Constitution River et Coolmore terrassent l'opposition dans le Prix du Jockey Club

31/05/2026 - Actualités
 Favori au départ du Prix du Jockey Club, Constitution River a confirmé la très haute estime dans laquelle il est tenu à Ballydoyle. Le fils de Wootton Bassett a offert un triplé historique à Coolmore tout en mettant en lumière le savoir-faire de l’élevage français.

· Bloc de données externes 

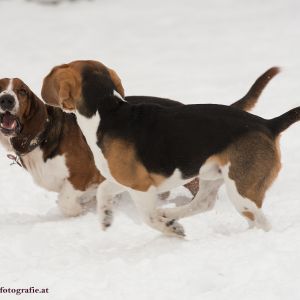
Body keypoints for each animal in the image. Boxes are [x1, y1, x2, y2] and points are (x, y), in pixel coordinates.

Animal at [40, 60, 284, 237]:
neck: (107, 111)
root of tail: (268, 124)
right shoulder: (122, 180)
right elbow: (103, 192)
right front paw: (106, 216)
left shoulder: (141, 186)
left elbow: (148, 217)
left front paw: (171, 231)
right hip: (212, 176)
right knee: (203, 203)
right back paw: (170, 213)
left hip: (241, 192)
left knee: (262, 222)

 Consitution River devance ses compagnons de box Hawk Mountain et Montreal ©APRH
 

Titulaire d’une seule sortie au compteur, Daryzan tentait de réussir l’exploit de remporter le Jockey Club dès sa deuxième course. Il fallait remonter à 1939 et à Pharis pour trouver le dernier auteur d’une telle performance. Un temps favori, le représentant de l’écurie Aga Khan s’était vu confisquer ce statut par Constitution River dans les minutes précédant le départ. Dominateur pour sa rentrée à Chester, le puissant poulain entraîné par Aidan O’Brien n’avait pas été gâté par le tirage au sort, héritant du numéro 15 dans les stalles. Dans ce cas de figure, deux options s’offraient à Ryan Moore : avancer ou reprendre. Quand on connaît les méthodes de Ballydoyle, il était évident que la tactique offensive serait privilégiée.
 
 
 
 
À l’image de ce qu’avait fait Frankie Dettori dans l’Arc 2015 avec Golden Horn, le crack-jockey anglais a laissé son partenaire galoper seul en pleine piste avant de venir se caler aux côtés des autres chevaux de l’écurie en tête de course. À 350 mètres du poteau, les trois poulains de la team Coolmore ont creusé l’écart sur leurs rivaux et se sont expliqués pour la victoire. Un instant pris de vitesse au démarrage, Constitution River s’est finalement montré souverain dans les 100 derniers mètres.
 
Toujours tenu en très haute estime à Ballydoyle, ce poulain avait remporté les Futurity Stakes (Gr.2) en août de ses 2 ans avant de connaître quelques pépins de santé. Également engagé dans le Derby d’Epsom, Constitution River avait vu sa cote fondre jusqu’à 2,5/1 ces derniers jours, preuve que des échos très flatteurs étaient parvenus aux oreilles des parieurs les mieux informés outre-Manche. Finalement, Aidan O’Brien avait considéré que les 2.100 mètres du Derby français convenaient davantage à son protégé que les 2.400 mètres de son pendant anglais. Lorsqu’on entend Ryan Moore déclarer après la course que son partenaire est encore immature et qu’il possède une importante marge de progression, cela laisse rêveur pour la suite de la saison.
 
 
   Ryan Moore et son fameux salut d'après victoire ©APRH
 
 
Si l’Irlande, via sa superpuissance Coolmore, a mis à mal l’opposition en réalisant un spectaculaire triplé, la France est tout de même mise à l’honneur grâce aux éleveurs du vainqueur. En effet, Constitution River a grandi à Gouffern-en-Auge, dans l’Orne, au haras du Cadran. Il est un élève de Gérard Laboureau, figure du turf français depuis de nombreuses années. Ce dernier faisait courir sous ses couleurs Chuppy, la mère de Constitution River. Cette fille de Le Havre - lui aussi lauréat du Jockey Club - avait pris deux cinquièmes places en autant de sorties avant d’être orientée vers le haras au début de sa quatrième année. Gérard Laboureau avait décidé de présenter cette sœur d’une gagnante de Gr.1 à Wootton Bassett, qui officiait alors au tarif de 150.000 euros en 2022.
 
 
       Le gros bisou de Pierre Talvard à son champion ©APRH
 
 
Présenté à la vente d’août Arqana, Constitution River a immédiatement retenu l’attention de Paul Shanahan, l’un des hommes chargés de dénicher les futurs cracks de Coolmore aux ventes. Contre un chèque de 400.000 euros, le poulain a été acquis par les associés irlandais. Ce nouveau succès classique ne peut que renforcer les regrets suscités par la disparition soudaine de Wootton Bassett. Après la course, Pierre Talvard est même allé jusqu’à déclarer que le sire bai foncé était encore meilleur que Galileo. S’il n’établira sans doute pas les mêmes records que son illustre rival, Wootton Bassett aura assurément marqué l’histoire contemporaine de l’élevage européen et devrait continuer à le faire à travers ses fils et ses filles.